Sarah Bakewell’s How to Live – A Life of Montaigne in one question and twenty attempts at an answer was published in 2010. Your correspondent had read several parts of the book back then (its construction allows for some degree of such dipping but one loses the biographical thread of Montaigne’s life when one reads the book in this way) but undertook to read it fully over the holidays.

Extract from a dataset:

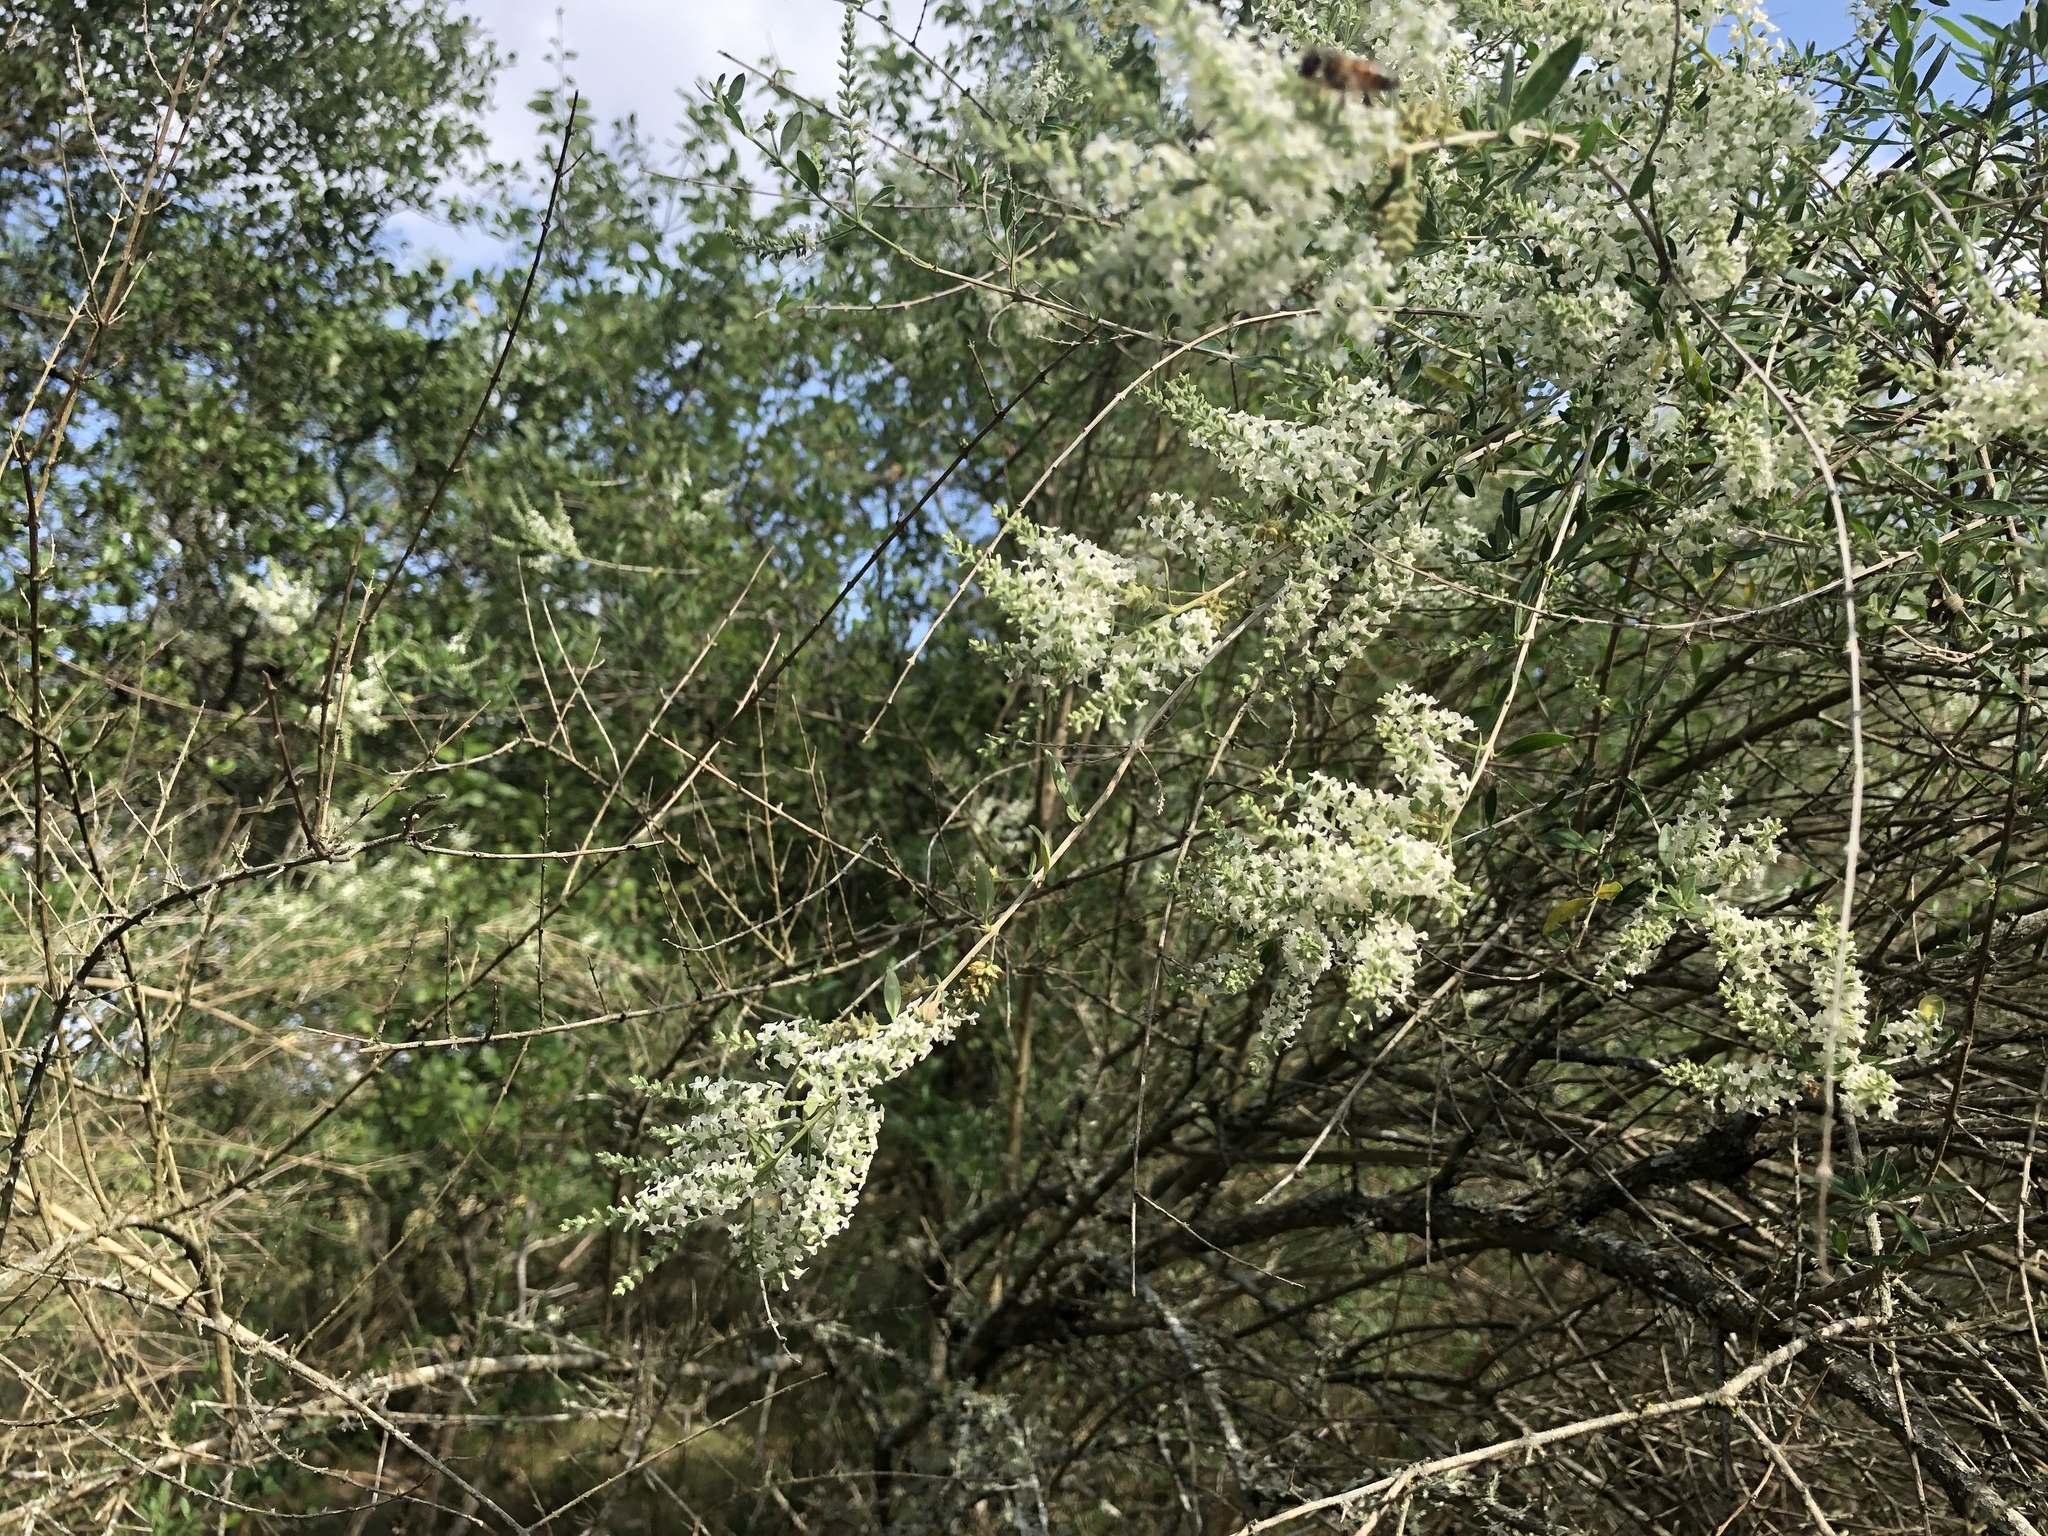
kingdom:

Given that the English language version of Michel de Montaigne’s Complete Essays (by Donald M. Frame) runs to some 1,000 pages, that Bakewell has condensed the gist of Montaigne’s thinking and his biography into 300 (well-written) pages makes her book a good point of entry to the observations and musings of Montaigne. As presented by Bakewell — 20 attempts at answers to the question on Montaigne’s mind — the book is about as interesting and entertaining a book I have read in some time, combining some of the major events in France in the period in which Montaigne lived (1533 – 1592) but also to present his ideas in ways a present-day reader can both relate to and profit by.

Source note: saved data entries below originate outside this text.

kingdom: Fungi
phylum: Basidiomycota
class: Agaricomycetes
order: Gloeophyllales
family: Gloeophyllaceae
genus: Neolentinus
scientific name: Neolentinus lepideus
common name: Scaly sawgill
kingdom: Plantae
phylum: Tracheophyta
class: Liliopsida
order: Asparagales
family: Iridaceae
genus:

Rather than read a self-help, self-improvement book — on how to organize oneself to be more productive, more innovative, or more entrepreneurial, for example — or yet another business book on leadership, culture change, influence, engagement etcetera, I suggest reading Bakewell’s book instead; it may provide perspectives, ideas and suggestions for actions and tactics that could be more useful than reading yet more contemporary material.
I, for one, found it lively, entertaining and thought-provoking (but again, I am not an expert in such matters so please take with a grain of salt).